|BACK TO HOMEPAGE|
I hope you enjoy the fruits of the internet as much as I do. For more than thirty years I have been traveling the back roads of the Brandywine Valley, this area is rolling green vastness brimming with early America. The region surrounds historic Philadephia, Pennsylvania, our Nation's original Capital. I love searching out the sights and sounds, the small obscure antique shops, observing the Amish of Lancaster County, peering over the fences and walls hoping for a glimpse of Andrew Wyeth at his compound in Chadds Ford, looking in the windows of long abandoned historic homesteads, and contemplating the historic grounds where George Washington fought revolutionary battles near my home. The Liberty Bell at Independence Hall and the home of Benjamin Franklin are within a half hours drive. But it is the country back roads I truly enjoy.
I put those many many years of photo practice to work creating the cards and prints I am hoping to sell on my site. You will also find simple, affordable antiques, collectibles, and country goodies for sale. Some of these hard goods for sale are from my private collection, accumulated over the last thirty years. Most things you see in the store are new finds from the old shops mentioned above. I love all of this stuff. I hope you will too.
I am not used to putting my bio out for public consumption, but since this blog page is called “about”, I thought you might like to know a few other things about the proprietor of Carole’s Country Store. I have been married for forty three years. I have two children , William and Melissa, and a granddaughter, Emily. I was born in Philadelphia, and have lived in nearby Wilmington Delaware for close to forty years now.
All along I have had a passion for all things folk, antique, primitive, and country. I started in my twenties transforming plastic flowers into faux aged arrangements dipped in secret blends of stains and paints then putting them in beautiful containers. Even way back then, my friend, Carole, was my partner. We had such fun together. So many laughs. We did home demonstrations dressed in long skirts. After our presentation, we would sit patiently waiting for the ladies to place their orders. Sometimes it seemed that we wouldn’t get any orders so we would sit and write notes to one another while the ladies socialized and drank punch and ate cookies. I still have our order book, oh, what memories it holds. I had surprising success selling my flower creations to neighborhood gift shops, even a department store, and got the bug for making and selling. I quickly left flower dipping behind, as the fumes from the paints and stains gave me headaches and a good notion that this would not be healthy work over the long haul.
From there, I moved to hand lettered wooden plaques, and painted blocks.

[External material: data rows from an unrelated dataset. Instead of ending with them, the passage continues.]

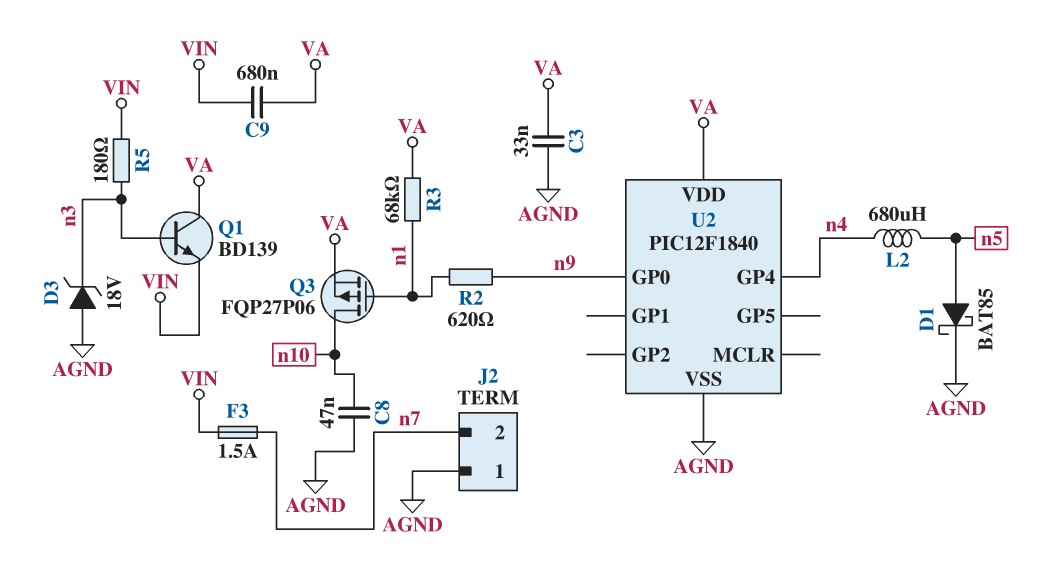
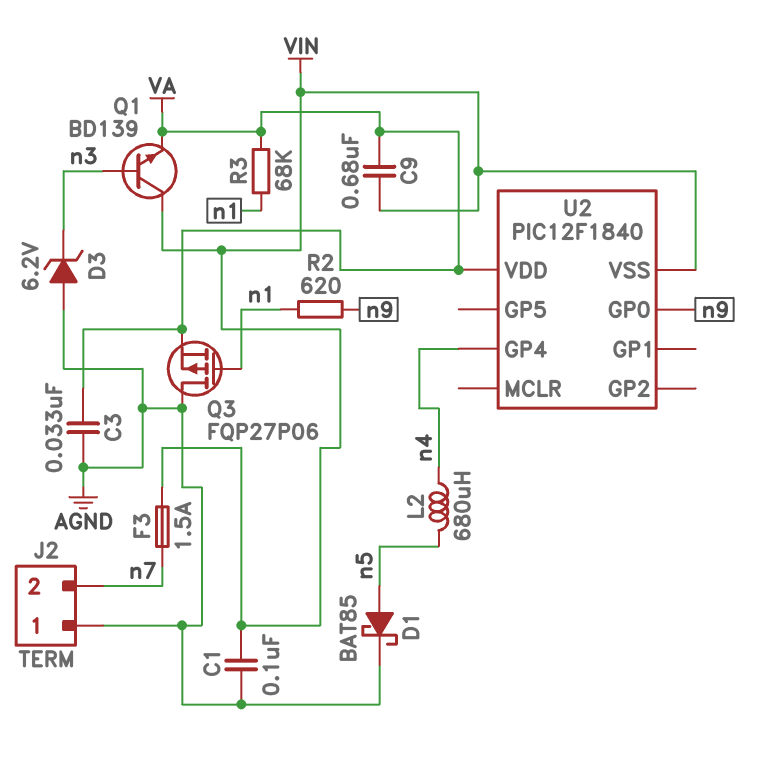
C1: none -> 100nF (AGND, VIN)
C8: 47nF (AGND, n10) -> none
D3: zener 18V (A AGND, K n3) -> zener 6.2V (A AGND, K n3)
Q1: NPN BD139 (B n3, C VA, E VIN) -> NPN BD139 (B n3, C VIN, E VA)
Q3: PMOS FQP27P06 (G n1, D n10, S VA) -> PMOS FQP27P06 (G n1, D AGND, S VA)
R5: 180 (VIN, n3) -> none
U2 pin VSS: AGND -> VIN

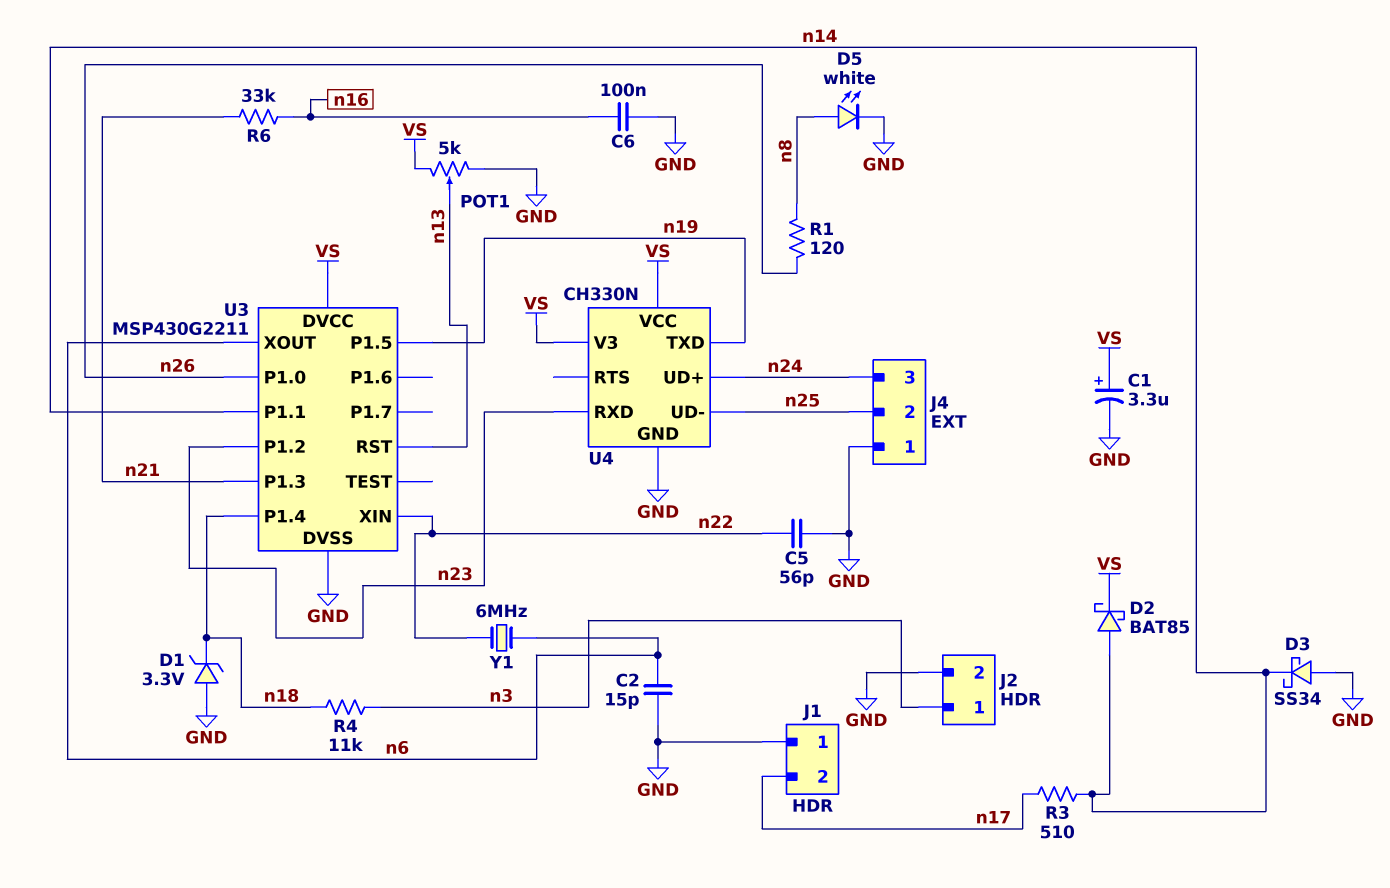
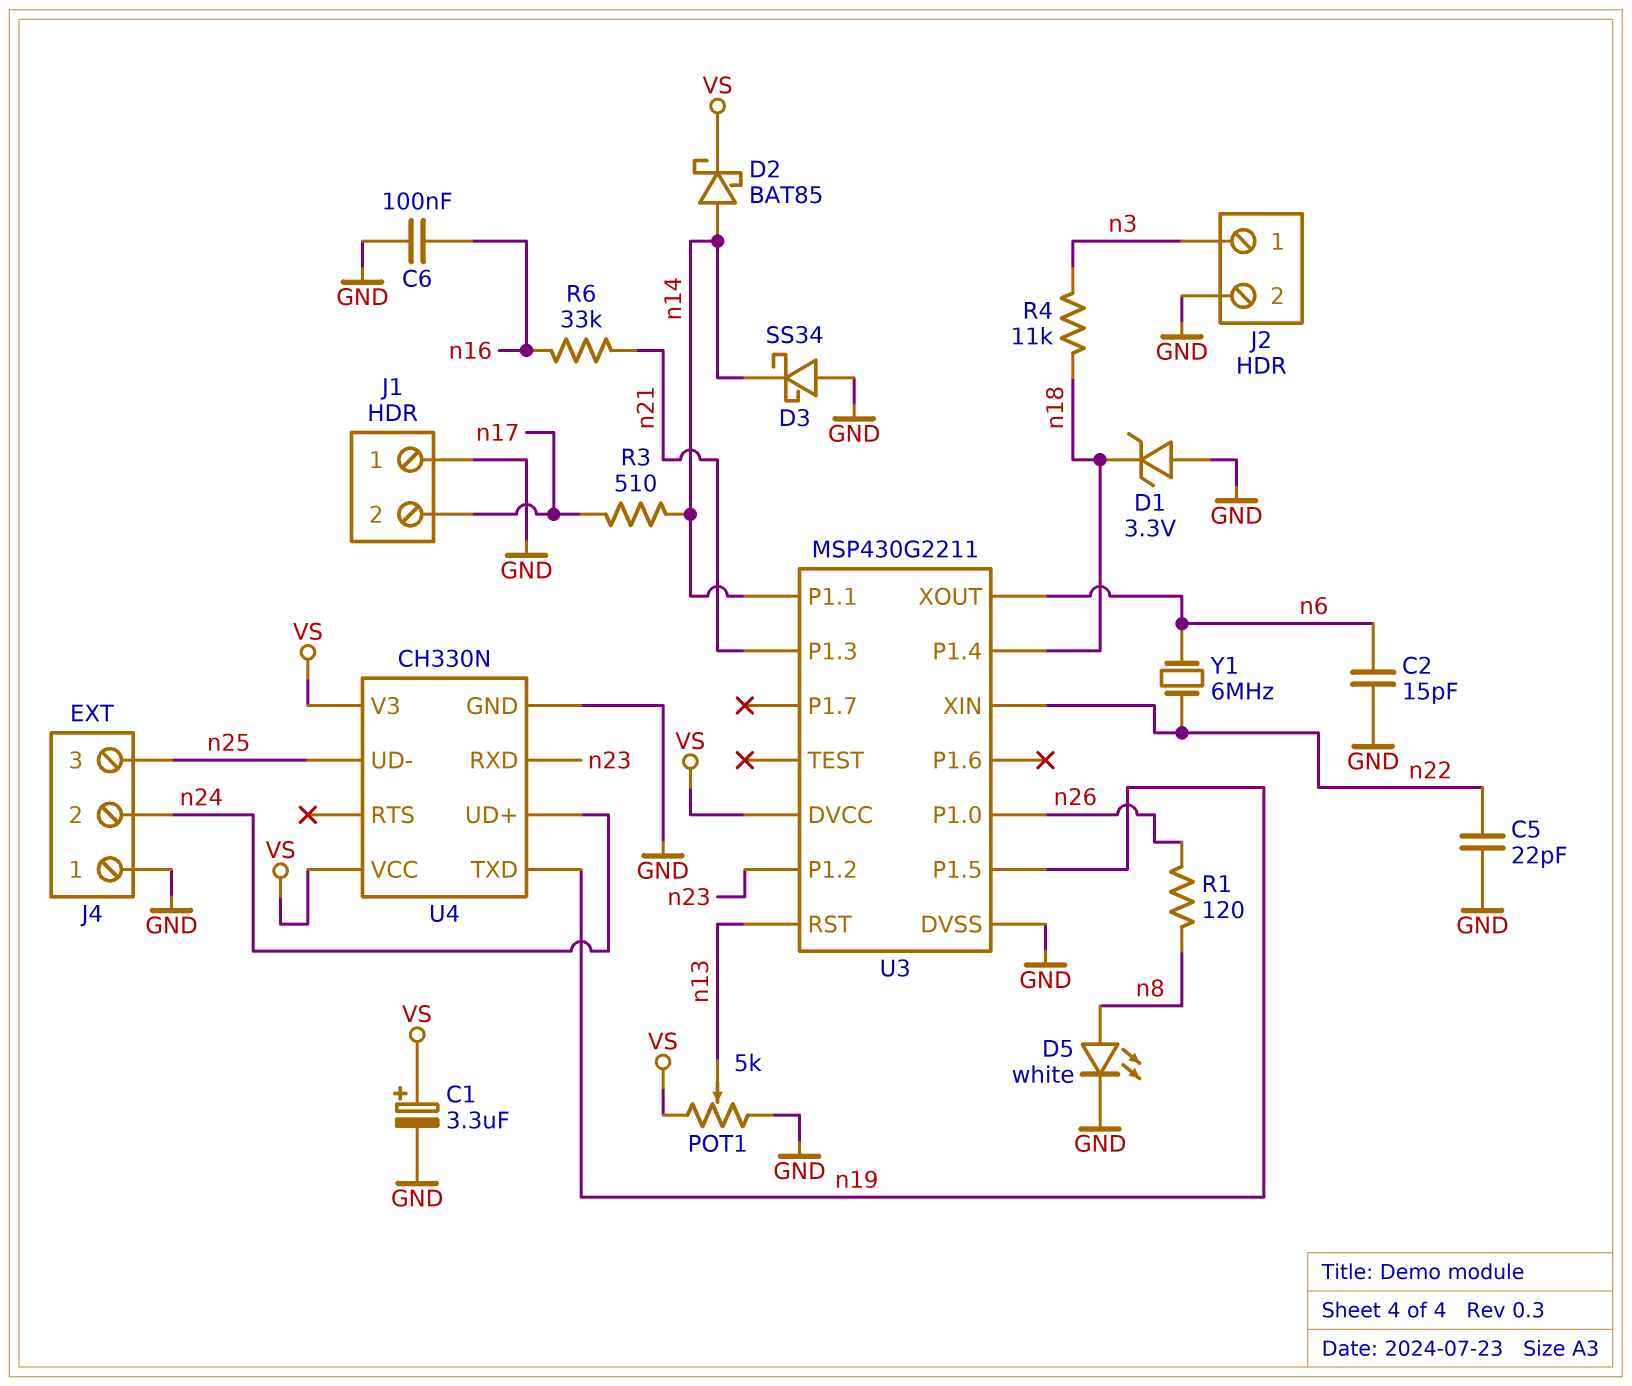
C5: 56pF (GND, n22) -> 22pF (GND, n22)
J4 pin 2: n25 -> n24
J4 pin 3: n24 -> n25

I would go to the lumber yard, get long pine boards cut into various size pieces, sand the edges, age them with TLC paint rubbing techniques then stencil or handletter them with “Welcome Friends”, "Fresh Eggs", "Bread 5 Cents", and other homey things. They sold amazingly well. Before long I had a distributor clamoring for more. In those days, back in the early 70’s, “country” was really hot. Everyone was into it. The husband of one shopkeeper left his corporate job to rep for several artists. I was one of them. This was great, because all I had to do was fill the orders, call UPS, and off they went. There were even orders from Japan (of all places to find folky art lovers). I never intended to have a high powered business, so I slowly withdrew from the plaque making as I moved on to other interests - one thing led to the next and the next.
As it turned out, my many years learning color mix, creating color textures, painting primitive country imagery and loving the simple art of days gone by led to my discovery of American Folk Artist/Muralist Rufus Porter. You can read more about him here. It was a perfect fit for me. I sure did love simple whimsical folk art, I loved painting, and from there on out I was determined to turn all my years of fooling with art into a business painting folk art murals in the style of Rufus. Fortunately, my previously mentioned lifetime friend (also Carole) is almost a “real artist”- as she has been trained in fine art and can paint a bird or a fox still life with the best of them. I prefer the offbeat whimsy of disproportionate trees and slightly surreal representations of things found in early country. Our skills are highly complementary. Our customers tell us they love our creations. Anyway, our mural painting business “Carole II” is just the right pace for me. I have been doing it for about 8 years. The jobs are many times physical - on ladders, up stairways, on a scaffold from time to time. So the fact we keep low key and still manage to get five or six good paying jobs a year keeps it more like fun than work. The sense of permanence, accomplishment, the joy in our customers hearts, is most satisfying. We even were commissioned to paint a mural in the Governor's Guest House in Dover, Delaware. It was quite an honor. Carole and I, of course, use that to promote our work. If I was younger, maybe I would be doing this fulltime as fast and furious as I could, but for now I like this laidback pace.